== Segment start ==

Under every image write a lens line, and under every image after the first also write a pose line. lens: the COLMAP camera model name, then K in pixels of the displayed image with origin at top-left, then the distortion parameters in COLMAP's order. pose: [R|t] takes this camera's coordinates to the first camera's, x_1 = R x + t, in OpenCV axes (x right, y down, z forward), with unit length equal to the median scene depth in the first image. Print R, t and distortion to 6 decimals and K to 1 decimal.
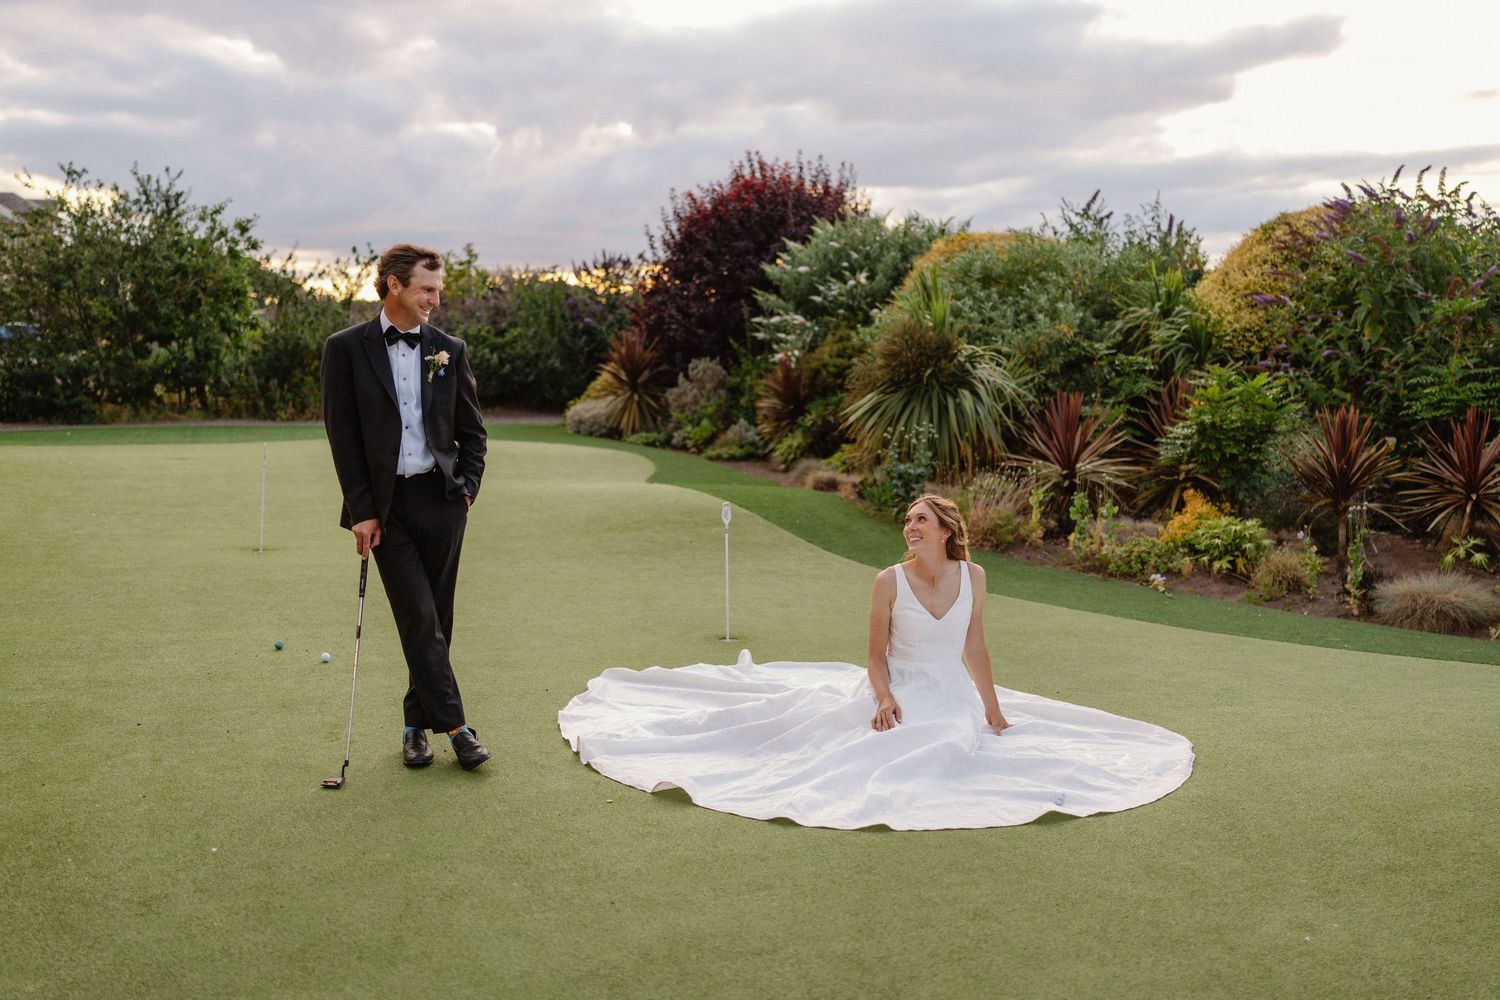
lens RADIAL K [[1508.1, 0, 750.0], [0, 1508.1, 500.0], [0, 0, 1]] dist [0.014041, 0.004269]
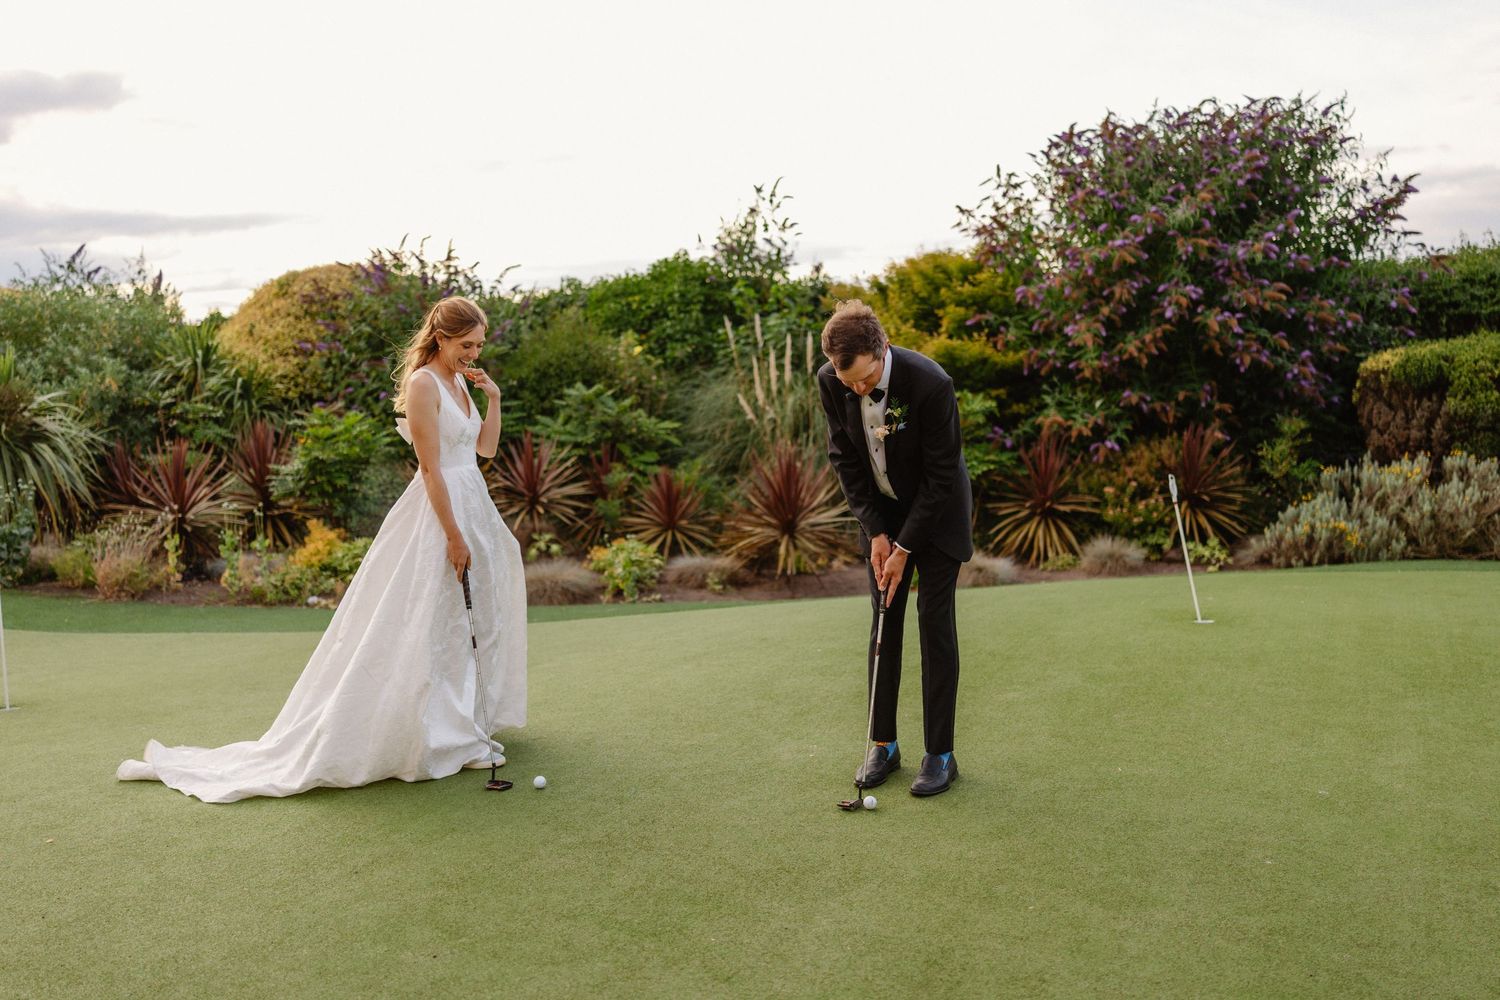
lens RADIAL K [[1508.1, 0, 750.0], [0, 1508.1, 500.0], [0, 0, 1]] dist [0.014041, 0.004269]
pose [[0.716379, -0.087833, 0.692160, -0.131482], [0.112731, 0.993581, 0.009407, 0.002462], [-0.688544, 0.071289, 0.721682, -0.008651]]
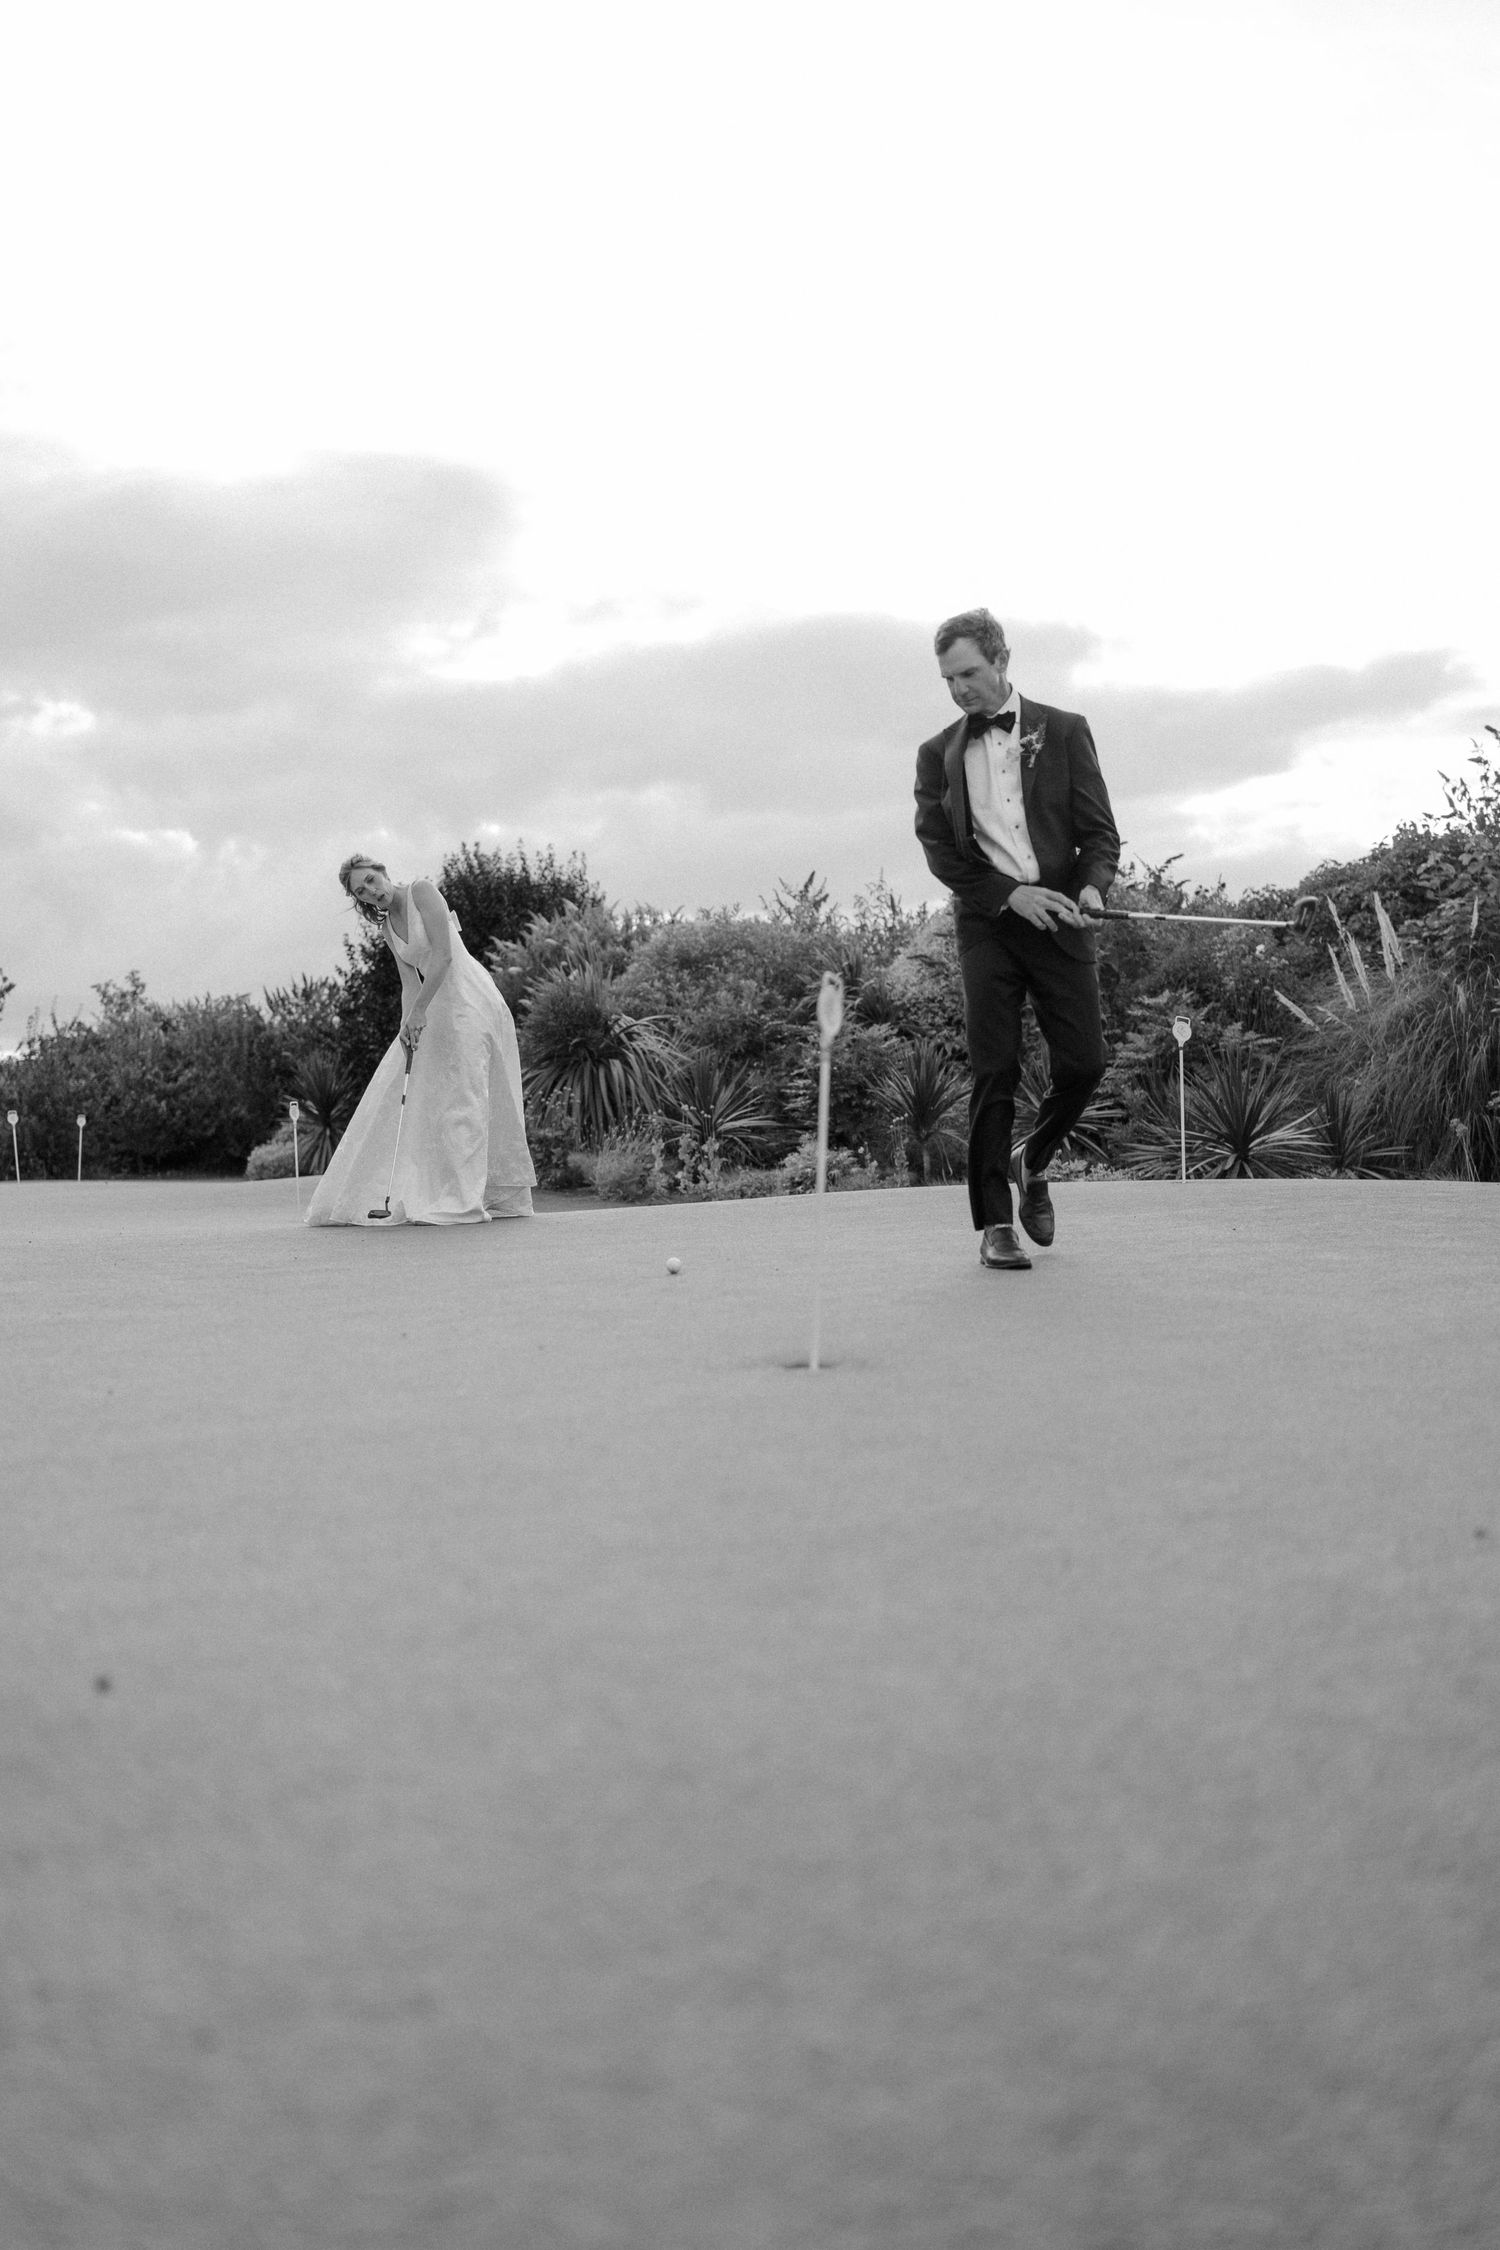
lens RADIAL K [[2262.2, 0, 750.0], [0, 2262.2, 1125.0], [0, 0, 1]] dist [0.014041, 0.004269]
pose [[0.997211, -0.029647, 0.068488, 0.078177], [0.037216, 0.993007, -0.112032, 0.083470], [-0.064687, 0.114268, 0.991342, -0.276807]]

== Segment end ==

■ **Activity**: The records above are to be copied exactly, with no pictures carried over.

■ **Exercise solution**:
Under every image write a lens line, and under every image after the first also write a pose line. lens: the COLMAP camera model name, then K in pixels of the displayed image with origin at top-left, then the distortion parameters in COLMAP's order. pose: [R|t] takes this camera's coordinates to the first camera's, x_1 = R x + t, in OpenCV axes (x right, y down, z forward), with unit length equal to the median scene depth in the first image. Print R, t and distortion to 6 decimals and K to 1 decimal.
lens RADIAL K [[1508.1, 0, 750.0], [0, 1508.1, 500.0], [0, 0, 1]] dist [0.014041, 0.004269]
lens RADIAL K [[1508.1, 0, 750.0], [0, 1508.1, 500.0], [0, 0, 1]] dist [0.014041, 0.004269]
pose [[0.716379, -0.087833, 0.692160, -0.131482], [0.112731, 0.993581, 0.009407, 0.002462], [-0.688544, 0.071289, 0.721682, -0.008651]]
lens RADIAL K [[2262.2, 0, 750.0], [0, 2262.2, 1125.0], [0, 0, 1]] dist [0.014041, 0.004269]
pose [[0.997211, -0.029647, 0.068488, 0.078177], [0.037216, 0.993007, -0.112032, 0.083470], [-0.064687, 0.114268, 0.991342, -0.276807]]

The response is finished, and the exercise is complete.